Ninguém ora pelos filhos como as mães. Elas têm se colocado na brecha em favor dos filhos, com lágrimas e senso de urgência. Uma mãe é alguém que se sacrifica para ver os filhos salvos. Ela passa noites indormidas e madrugadas insones de joelhos em favor dos filhos para que eles sejam usados por Deus. Bendito é o filho que tem uma mãe intercessora, que, no congestionamento de uma agenda apertada, encontra tempo para estar a sós com Deus. As mães intercessoras falam mais de seus filhos para Deus do que de Deus para seus filhos. Elas não descansam enquanto não veem os filhos sendo restaurados e levantados como coroas de glória na mão do Senhor. Um filho nunca é pobre se tem uma mãe que ora por ele. Mônica orou por seu filho Agostinho durante trinta anos. Ambrósio disse mais tarde que um filho de tantas lágrimas jamais poderia perecer. Agostinho foi o maior expoente da igreja nos séculos, 4 e 5, um homem cujo legado continua influenciando pessoas depois de mais de mil anos. Susanna Wesley, mesmo tendo dezenove filhos, reservava uma hora por dia para orar em favor de sua família. Essa guerreira de oração legou ao mundo John Wesley, o maior avivalista do século 18.

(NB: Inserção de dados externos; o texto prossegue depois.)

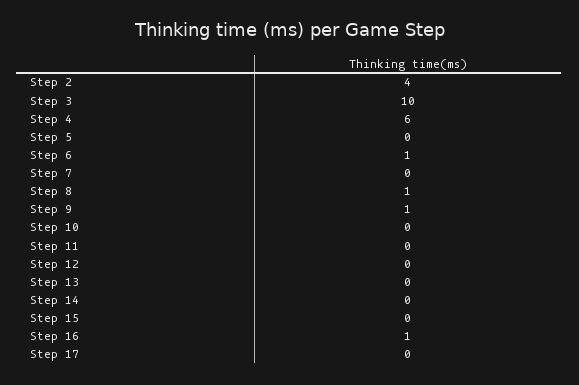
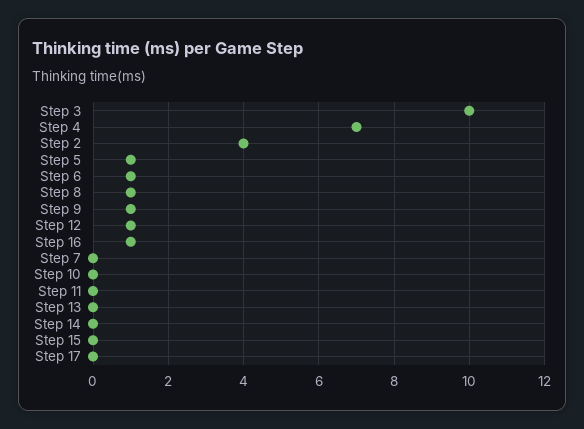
Step 4: 6 -> 7
Step 5: 0 -> 1
Step 12: 0 -> 1

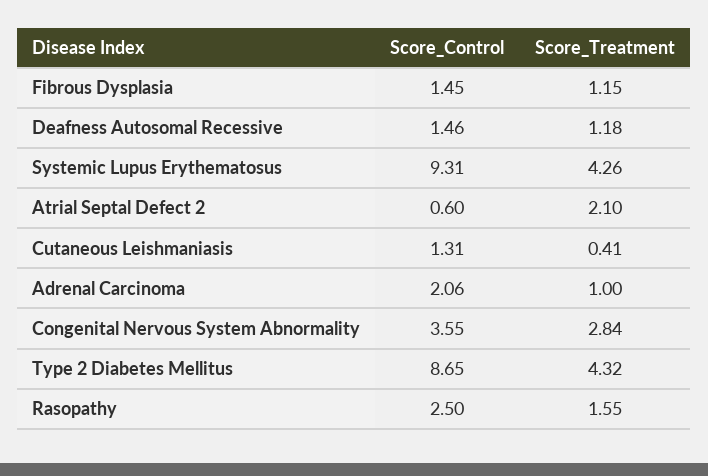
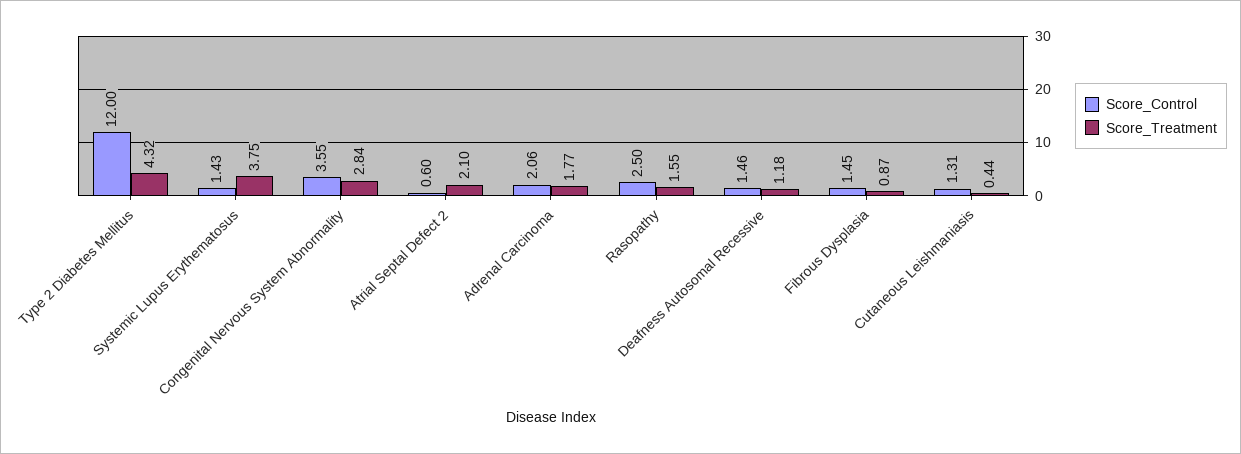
Score_Treatment, Fibrous Dysplasia: 1.15 -> 0.87
Score_Control, Systemic Lupus Erythematosus: 9.31 -> 1.43
Score_Treatment, Systemic Lupus Erythematosus: 4.26 -> 3.75
Score_Treatment, Cutaneous Leishmaniasis: 0.41 -> 0.44
Score_Treatment, Adrenal Carcinoma: 1 -> 1.77
Score_Control, Type 2 Diabetes Mellitus: 8.65 -> 12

4. A MÃE COMO AMIGA E CONFIDENTE (Pv 31.26).

A maioria dos filhos tem liberdade de abrir o coração para a sua mãe. Normalmente, as mães são pessoas sensíveis, compassivas e solidárias. As mães constroem pontes de contato com os filhos e edificam relacionamentos íntimos e duradouros. As mães são amigas de seus filhos, e estes encontram nelas um porto seguro nas tempestades da vida, um oásis nos desertos causticantes da jornada. Bendito é o filho que pode ter uma mãe que o cobre de ternura na hora da sua aflição, que lhe abre os braços na hora da solidão e lhe escancara o coração generoso na hora de sua necessidade.

Decisão


Quais ensinos você aprendeu nesta lição? O que você identificou em sua vida que precisa mudar? Quais lições você precisa aplicar? Quais decisões você precisa tomar para vivenciar estes ensinos em sua vida e família?

Oração


Não deixe de orar meditando em todas as lições, agradecendo a Deus e pedindo-lhe que realize todas as mudanças necessárias em você e através de você, seja entre seus familiares, irmãos na fé e em todos ao seu redor.

* Extraído e organizado a partir da obra: LOPES, Hernandes Dias. Mensagens Selecionadas para a Família. São Paulo: SP. Editora United Press/Ultimato, 2017.